>>>>
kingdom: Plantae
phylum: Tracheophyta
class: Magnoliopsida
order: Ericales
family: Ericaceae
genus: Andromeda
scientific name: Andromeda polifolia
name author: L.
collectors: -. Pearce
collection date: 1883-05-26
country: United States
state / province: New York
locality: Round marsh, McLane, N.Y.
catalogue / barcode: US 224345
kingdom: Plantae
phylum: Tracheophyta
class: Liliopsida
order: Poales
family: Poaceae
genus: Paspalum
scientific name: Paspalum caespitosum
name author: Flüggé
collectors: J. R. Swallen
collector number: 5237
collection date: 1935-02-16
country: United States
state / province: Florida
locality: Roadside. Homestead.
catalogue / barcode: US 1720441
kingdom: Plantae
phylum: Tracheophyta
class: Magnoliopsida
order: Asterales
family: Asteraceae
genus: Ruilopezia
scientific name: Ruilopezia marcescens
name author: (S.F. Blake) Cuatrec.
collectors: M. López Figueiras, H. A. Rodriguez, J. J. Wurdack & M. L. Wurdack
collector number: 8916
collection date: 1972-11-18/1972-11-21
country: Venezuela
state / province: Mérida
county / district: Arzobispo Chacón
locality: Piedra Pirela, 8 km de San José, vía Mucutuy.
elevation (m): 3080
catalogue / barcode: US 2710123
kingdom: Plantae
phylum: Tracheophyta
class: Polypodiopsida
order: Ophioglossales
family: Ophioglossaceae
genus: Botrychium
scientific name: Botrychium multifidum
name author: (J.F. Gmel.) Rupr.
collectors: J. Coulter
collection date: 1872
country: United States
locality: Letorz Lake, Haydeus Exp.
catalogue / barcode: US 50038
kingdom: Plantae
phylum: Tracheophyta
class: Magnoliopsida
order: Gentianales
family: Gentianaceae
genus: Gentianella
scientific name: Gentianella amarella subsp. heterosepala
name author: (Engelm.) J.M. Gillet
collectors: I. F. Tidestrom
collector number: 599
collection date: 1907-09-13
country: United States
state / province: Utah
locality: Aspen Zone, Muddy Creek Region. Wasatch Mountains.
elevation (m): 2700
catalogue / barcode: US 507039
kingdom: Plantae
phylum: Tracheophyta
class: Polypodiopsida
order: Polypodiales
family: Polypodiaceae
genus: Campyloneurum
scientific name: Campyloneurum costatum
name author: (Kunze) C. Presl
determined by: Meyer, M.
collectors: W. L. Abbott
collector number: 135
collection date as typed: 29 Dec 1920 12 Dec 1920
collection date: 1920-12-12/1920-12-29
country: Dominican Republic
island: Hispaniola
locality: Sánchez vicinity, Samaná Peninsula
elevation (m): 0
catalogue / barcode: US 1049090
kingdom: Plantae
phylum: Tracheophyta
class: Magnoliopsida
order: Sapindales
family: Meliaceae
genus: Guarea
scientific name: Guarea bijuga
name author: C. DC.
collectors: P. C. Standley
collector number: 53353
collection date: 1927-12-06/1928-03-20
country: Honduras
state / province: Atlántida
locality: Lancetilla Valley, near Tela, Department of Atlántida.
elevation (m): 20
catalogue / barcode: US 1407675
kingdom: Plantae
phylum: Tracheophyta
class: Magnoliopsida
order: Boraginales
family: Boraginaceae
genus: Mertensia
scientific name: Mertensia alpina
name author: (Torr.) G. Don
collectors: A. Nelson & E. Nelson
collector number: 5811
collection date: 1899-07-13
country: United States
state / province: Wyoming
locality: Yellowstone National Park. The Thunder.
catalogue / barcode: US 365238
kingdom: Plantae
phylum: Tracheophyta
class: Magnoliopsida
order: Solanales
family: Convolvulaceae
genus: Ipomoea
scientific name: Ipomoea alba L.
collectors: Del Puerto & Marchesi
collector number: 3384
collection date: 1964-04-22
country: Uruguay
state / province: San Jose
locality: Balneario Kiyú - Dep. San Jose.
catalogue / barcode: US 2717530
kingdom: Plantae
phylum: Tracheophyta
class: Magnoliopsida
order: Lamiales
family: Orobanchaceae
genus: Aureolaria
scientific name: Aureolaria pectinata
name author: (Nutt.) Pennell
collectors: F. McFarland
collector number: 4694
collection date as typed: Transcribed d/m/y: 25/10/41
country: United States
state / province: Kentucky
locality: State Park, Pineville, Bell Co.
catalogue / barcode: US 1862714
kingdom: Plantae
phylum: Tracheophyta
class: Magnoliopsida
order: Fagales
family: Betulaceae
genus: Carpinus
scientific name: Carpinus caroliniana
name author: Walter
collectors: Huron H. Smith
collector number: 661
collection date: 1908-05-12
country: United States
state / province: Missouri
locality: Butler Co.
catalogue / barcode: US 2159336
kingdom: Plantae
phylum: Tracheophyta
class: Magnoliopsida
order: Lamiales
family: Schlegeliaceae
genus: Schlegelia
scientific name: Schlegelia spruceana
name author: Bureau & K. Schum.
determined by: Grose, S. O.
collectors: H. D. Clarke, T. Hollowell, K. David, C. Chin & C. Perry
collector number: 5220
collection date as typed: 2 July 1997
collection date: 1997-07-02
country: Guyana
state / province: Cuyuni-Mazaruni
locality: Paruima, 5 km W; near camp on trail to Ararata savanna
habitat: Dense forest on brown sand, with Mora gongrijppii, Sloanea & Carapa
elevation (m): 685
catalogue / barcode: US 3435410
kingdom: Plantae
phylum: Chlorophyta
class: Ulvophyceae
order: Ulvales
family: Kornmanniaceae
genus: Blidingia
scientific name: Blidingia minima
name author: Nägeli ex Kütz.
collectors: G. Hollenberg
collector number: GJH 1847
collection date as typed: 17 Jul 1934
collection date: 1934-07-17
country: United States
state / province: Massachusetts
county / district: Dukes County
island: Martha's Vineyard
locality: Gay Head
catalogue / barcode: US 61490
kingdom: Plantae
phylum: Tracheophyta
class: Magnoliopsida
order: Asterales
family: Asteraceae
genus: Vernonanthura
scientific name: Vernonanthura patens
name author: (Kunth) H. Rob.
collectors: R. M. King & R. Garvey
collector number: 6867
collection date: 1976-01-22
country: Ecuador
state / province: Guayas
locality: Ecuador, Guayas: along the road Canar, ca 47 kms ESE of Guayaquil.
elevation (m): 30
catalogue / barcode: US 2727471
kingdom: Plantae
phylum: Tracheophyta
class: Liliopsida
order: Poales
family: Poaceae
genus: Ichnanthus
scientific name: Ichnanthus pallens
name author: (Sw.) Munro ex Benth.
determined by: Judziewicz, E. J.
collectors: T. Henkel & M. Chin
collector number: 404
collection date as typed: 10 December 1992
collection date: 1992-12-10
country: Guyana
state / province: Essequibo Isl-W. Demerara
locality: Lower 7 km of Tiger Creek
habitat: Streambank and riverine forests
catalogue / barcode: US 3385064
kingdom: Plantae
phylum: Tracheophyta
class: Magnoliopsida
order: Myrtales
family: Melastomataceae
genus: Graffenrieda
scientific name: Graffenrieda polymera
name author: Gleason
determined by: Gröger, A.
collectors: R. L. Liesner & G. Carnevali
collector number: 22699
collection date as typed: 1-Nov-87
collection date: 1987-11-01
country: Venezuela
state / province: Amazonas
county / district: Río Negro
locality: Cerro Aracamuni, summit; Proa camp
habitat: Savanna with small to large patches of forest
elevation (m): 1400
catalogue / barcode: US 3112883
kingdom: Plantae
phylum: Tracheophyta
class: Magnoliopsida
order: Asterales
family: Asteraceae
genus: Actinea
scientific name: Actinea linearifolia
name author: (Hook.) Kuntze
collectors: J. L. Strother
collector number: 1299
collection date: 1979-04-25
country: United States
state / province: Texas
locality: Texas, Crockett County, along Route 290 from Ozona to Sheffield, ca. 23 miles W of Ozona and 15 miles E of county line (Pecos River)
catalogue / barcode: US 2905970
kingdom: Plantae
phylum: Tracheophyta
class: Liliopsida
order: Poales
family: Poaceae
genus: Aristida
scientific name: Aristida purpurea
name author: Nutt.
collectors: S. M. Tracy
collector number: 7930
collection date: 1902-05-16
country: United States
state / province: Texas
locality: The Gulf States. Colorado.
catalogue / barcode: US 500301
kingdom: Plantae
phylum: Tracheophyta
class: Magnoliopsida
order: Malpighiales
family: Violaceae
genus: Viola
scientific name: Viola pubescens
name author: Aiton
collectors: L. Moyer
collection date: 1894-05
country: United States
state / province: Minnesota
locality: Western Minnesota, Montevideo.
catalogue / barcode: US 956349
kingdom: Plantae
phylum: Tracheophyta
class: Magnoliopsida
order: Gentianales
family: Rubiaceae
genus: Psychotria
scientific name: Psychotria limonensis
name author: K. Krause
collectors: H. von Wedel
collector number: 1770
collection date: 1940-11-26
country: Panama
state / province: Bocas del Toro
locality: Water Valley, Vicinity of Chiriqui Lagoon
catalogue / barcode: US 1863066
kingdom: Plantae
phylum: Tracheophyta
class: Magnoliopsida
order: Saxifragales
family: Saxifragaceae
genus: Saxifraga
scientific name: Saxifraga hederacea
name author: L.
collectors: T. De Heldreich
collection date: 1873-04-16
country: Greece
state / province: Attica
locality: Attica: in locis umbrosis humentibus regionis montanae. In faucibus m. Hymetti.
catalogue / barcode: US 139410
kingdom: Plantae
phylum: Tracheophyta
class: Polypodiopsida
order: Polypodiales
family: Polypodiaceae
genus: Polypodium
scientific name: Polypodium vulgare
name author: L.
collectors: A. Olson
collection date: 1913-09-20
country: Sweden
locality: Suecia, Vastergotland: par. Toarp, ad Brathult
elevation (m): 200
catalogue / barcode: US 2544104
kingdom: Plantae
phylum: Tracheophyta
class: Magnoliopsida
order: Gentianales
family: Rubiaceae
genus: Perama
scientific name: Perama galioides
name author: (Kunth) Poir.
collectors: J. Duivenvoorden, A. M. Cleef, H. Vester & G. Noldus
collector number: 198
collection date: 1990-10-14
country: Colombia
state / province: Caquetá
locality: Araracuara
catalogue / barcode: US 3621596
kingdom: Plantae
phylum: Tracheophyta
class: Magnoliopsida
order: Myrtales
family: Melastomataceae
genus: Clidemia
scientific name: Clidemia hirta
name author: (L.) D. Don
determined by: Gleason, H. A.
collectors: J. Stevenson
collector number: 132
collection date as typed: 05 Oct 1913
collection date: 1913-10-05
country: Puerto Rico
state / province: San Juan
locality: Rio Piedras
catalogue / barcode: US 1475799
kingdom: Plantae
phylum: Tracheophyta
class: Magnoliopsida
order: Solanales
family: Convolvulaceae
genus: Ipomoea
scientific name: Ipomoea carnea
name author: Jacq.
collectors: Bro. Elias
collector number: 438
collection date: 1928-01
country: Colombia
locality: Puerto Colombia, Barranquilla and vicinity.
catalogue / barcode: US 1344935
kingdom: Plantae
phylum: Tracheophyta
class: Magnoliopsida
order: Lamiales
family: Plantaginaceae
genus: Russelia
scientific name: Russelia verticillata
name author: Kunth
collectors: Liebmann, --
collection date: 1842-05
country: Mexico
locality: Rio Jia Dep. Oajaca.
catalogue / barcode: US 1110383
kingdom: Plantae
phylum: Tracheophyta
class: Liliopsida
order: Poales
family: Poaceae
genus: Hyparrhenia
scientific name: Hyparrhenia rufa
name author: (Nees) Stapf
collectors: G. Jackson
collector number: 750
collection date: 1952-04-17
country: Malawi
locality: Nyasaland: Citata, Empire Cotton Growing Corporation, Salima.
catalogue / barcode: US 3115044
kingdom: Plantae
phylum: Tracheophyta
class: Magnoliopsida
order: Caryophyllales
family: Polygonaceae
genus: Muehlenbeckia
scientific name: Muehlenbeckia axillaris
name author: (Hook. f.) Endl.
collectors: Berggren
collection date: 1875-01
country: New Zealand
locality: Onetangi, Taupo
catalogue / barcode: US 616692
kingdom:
<<<<
*Exercise task*
Can you reproduce the records from the line with "scientific name: Polypodium vulgare" to the line with "genus: Russelia", replacing "collectors" with "collected by" and leaving everything else unchanged?

*Exercise output*
scientific name: Polypodium vulgare
name author: L.
collected by: A. Olson
collection date: 1913-09-20
country: Sweden
locality: Suecia, Vastergotland: par. Toarp, ad Brathult
elevation (m): 200
catalogue / barcode: US 2544104
kingdom: Plantae
phylum: Tracheophyta
class: Magnoliopsida
order: Gentianales
family: Rubiaceae
genus: Perama
scientific name: Perama galioides
name author: (Kunth) Poir.
collected by: J. Duivenvoorden, A. M. Cleef, H. Vester & G. Noldus
collector number: 198
collection date: 1990-10-14
country: Colombia
state / province: Caquetá
locality: Araracuara
catalogue / barcode: US 3621596
kingdom: Plantae
phylum: Tracheophyta
class: Magnoliopsida
order: Myrtales
family: Melastomataceae
genus: Clidemia
scientific name: Clidemia hirta
name author: (L.) D. Don
determined by: Gleason, H. A.
collected by: J. Stevenson
collector number: 132
collection date as typed: 05 Oct 1913
collection date: 1913-10-05
country: Puerto Rico
state / province: San Juan
locality: Rio Piedras
catalogue / barcode: US 1475799
kingdom: Plantae
phylum: Tracheophyta
class: Magnoliopsida
order: Solanales
family: Convolvulaceae
genus: Ipomoea
scientific name: Ipomoea carnea
name author: Jacq.
collected by: Bro. Elias
collector number: 438
collection date: 1928-01
country: Colombia
locality: Puerto Colombia, Barranquilla and vicinity.
catalogue / barcode: US 1344935
kingdom: Plantae
phylum: Tracheophyta
class: Magnoliopsida
order: Lamiales
family: Plantaginaceae
genus: Russelia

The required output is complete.